Description of the task -
Filter the data for lines with the word "Creators" and copy those lines.

───── Supplied entries ─────

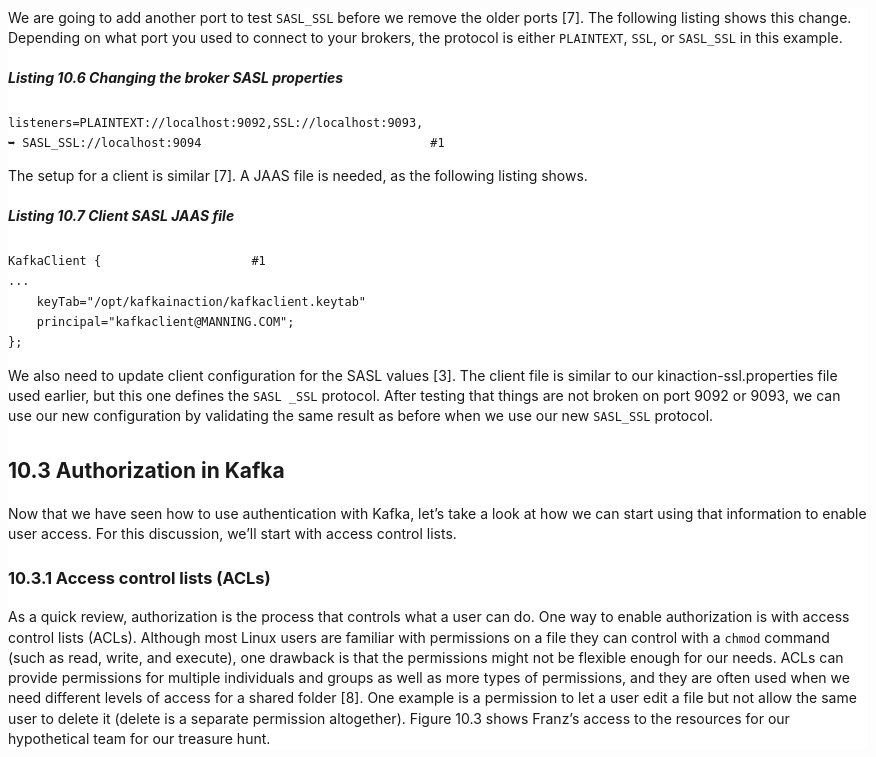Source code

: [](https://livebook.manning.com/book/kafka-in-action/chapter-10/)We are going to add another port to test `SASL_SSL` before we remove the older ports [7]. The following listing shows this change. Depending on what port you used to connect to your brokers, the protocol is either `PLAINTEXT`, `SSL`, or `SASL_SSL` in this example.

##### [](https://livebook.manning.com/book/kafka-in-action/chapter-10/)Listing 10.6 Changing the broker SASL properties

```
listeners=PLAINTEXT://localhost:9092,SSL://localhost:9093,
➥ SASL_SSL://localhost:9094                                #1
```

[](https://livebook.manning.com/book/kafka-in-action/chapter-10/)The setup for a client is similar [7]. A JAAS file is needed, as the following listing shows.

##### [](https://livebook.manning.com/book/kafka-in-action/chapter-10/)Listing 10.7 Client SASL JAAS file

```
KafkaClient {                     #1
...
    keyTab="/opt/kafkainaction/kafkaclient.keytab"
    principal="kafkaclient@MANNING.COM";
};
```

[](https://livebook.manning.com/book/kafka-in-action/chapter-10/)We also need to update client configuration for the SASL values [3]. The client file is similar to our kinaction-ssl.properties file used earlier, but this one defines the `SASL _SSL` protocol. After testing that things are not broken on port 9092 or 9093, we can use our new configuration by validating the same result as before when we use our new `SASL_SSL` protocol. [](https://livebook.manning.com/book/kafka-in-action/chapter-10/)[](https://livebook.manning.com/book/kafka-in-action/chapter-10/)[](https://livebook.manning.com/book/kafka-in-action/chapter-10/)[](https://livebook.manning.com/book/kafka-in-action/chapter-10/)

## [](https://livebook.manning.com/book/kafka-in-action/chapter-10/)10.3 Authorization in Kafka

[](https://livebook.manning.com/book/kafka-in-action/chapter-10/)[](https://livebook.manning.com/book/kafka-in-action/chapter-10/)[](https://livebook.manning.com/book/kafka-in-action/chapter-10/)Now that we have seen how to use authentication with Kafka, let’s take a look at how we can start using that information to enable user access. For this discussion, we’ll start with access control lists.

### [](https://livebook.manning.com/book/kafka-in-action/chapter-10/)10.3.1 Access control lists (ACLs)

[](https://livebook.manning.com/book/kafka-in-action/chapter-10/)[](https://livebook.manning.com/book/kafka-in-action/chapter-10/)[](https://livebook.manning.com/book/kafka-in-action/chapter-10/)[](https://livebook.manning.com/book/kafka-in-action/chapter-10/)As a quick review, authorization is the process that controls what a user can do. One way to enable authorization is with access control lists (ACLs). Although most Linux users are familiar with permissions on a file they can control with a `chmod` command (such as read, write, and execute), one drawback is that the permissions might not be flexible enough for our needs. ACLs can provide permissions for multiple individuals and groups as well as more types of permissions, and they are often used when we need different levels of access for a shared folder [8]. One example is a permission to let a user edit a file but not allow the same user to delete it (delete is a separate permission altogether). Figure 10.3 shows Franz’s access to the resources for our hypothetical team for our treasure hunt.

─────
───── Supplied entries ─────

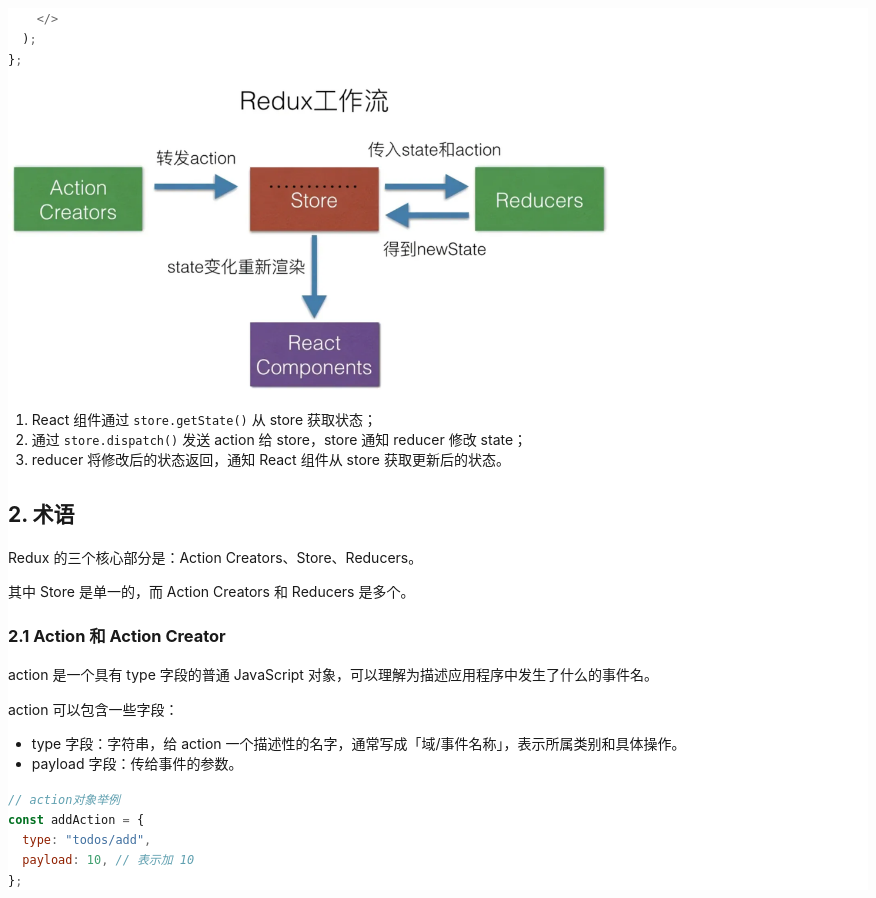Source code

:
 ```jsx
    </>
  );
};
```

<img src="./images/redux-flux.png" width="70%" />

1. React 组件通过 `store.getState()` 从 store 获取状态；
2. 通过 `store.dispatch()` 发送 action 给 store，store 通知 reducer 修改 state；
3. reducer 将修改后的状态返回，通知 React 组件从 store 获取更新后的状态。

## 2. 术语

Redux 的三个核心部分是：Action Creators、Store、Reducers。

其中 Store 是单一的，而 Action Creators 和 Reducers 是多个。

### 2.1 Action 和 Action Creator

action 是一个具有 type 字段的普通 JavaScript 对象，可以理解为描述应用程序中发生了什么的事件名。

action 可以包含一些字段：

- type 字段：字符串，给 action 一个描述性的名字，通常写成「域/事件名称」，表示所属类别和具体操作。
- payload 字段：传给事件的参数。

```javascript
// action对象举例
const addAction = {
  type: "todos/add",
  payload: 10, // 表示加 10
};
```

─────

Exercise answer -
Redux 的三个核心部分是：Action Creators、Store、Reducers。
其中 Store 是单一的，而 Action Creators 和 Reducers 是多个。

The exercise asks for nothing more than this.